Work to complete:
1. In the Force and Rights post, which book contains Lecture Four, and who wrote it?
2. Copy out the stretch of the Force and Rights post from "This post is" through "comments, or questions.".

Exercise text:
Force and Rights, Part 1

Disclaimer: I’m not an expert on philosophy. I’m just a person trying to figure things out for myself, and speak for no one but myself.

This post is about Lecture Four, "Force and Rights”, in Leonard Peikoff’s book Understanding Objectivism. I’ll go through the chapter, summarizing and adding my own thoughts, comments, or questions.


Peikoff says that people are going to give presentations about the topic of force and rights that aren't scripted (note: the chapters in this book were originally in a lecture format, and earlier chapters had pre-scripted presentations from presenters). He says the main focus is on methodology and we should focus on that and not just on whether we agree with the content.

Peikoff asks us to consider the following as a "chewing" of the initiation of force. He says it has an error he's gone over several times:

We have to start with existence exists, existence has identity, consciousness is the faculty for perceiving it. Since everything is something, man must be man, that means he requires a specific course of action to survive, and that course involves him having to think and to work in order to achieve the values his life requires. Thinking is not automatic, it’s volitional; so therefore, he is not born with any automatic course of action, he has to choose the right alternative course. And that is the purpose of ethics, which is a code of values to guide human choices of action, and rights are guides indicating what man’s essential relation to others in society should be. Force is the only way to violate man’s rights. And therefore, the threat of force really destroys man’s means of survival. It really defies reality. Force negates the law of identity, because it doesn’t let man live by his nature; and it negates the law of causality, because it doesn’t let man keep the results of his effort. Therefore, the initiation of force is evil.

Information shown:
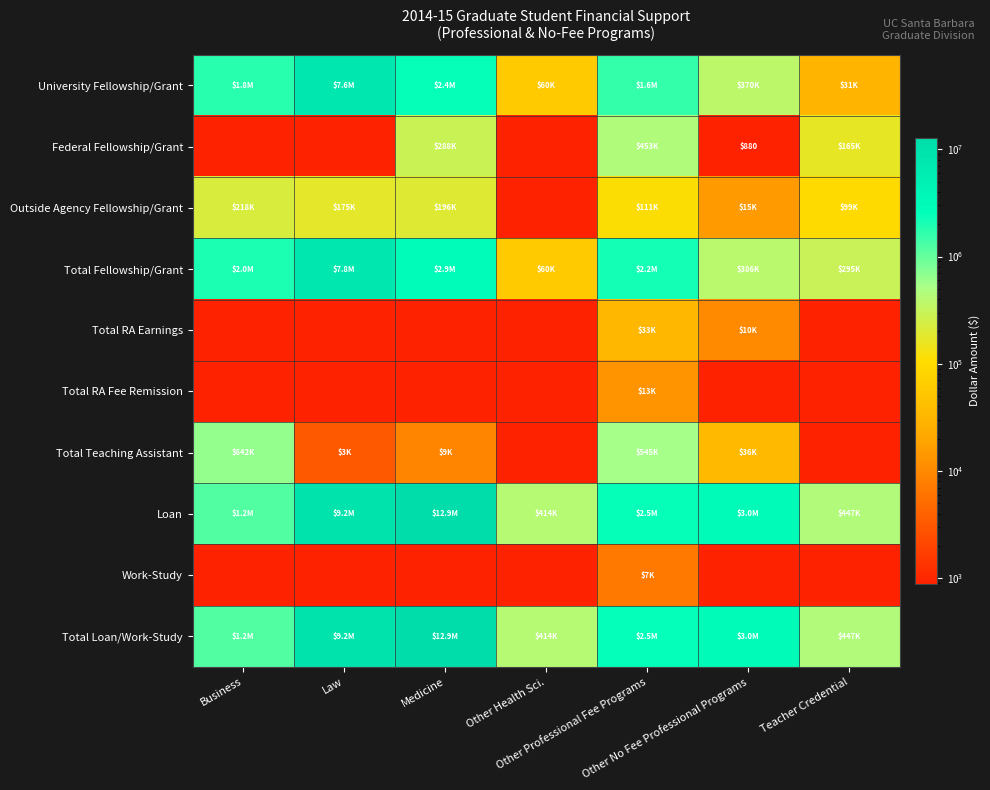

What is the approximate value of Outside Agency Fellowship/Grant at Medicine, to the nearest 10?

196270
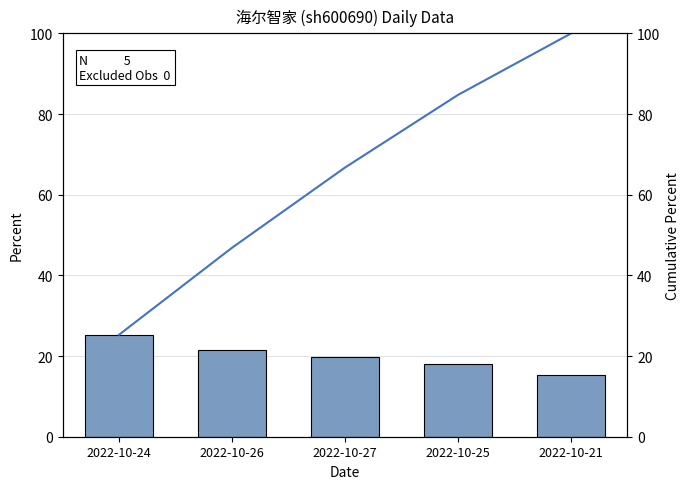

Is it true that t_volume % equals 15.2 at 2022-10-21?

True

Solutions to the exercise:
1. Understanding Objectivism, by Leonard Peikoff.

2.
This post is about Lecture Four, "Force and Rights”, in Leonard Peikoff’s book Understanding Objectivism. I’ll go through the chapter, summarizing and adding my own thoughts, comments, or questions.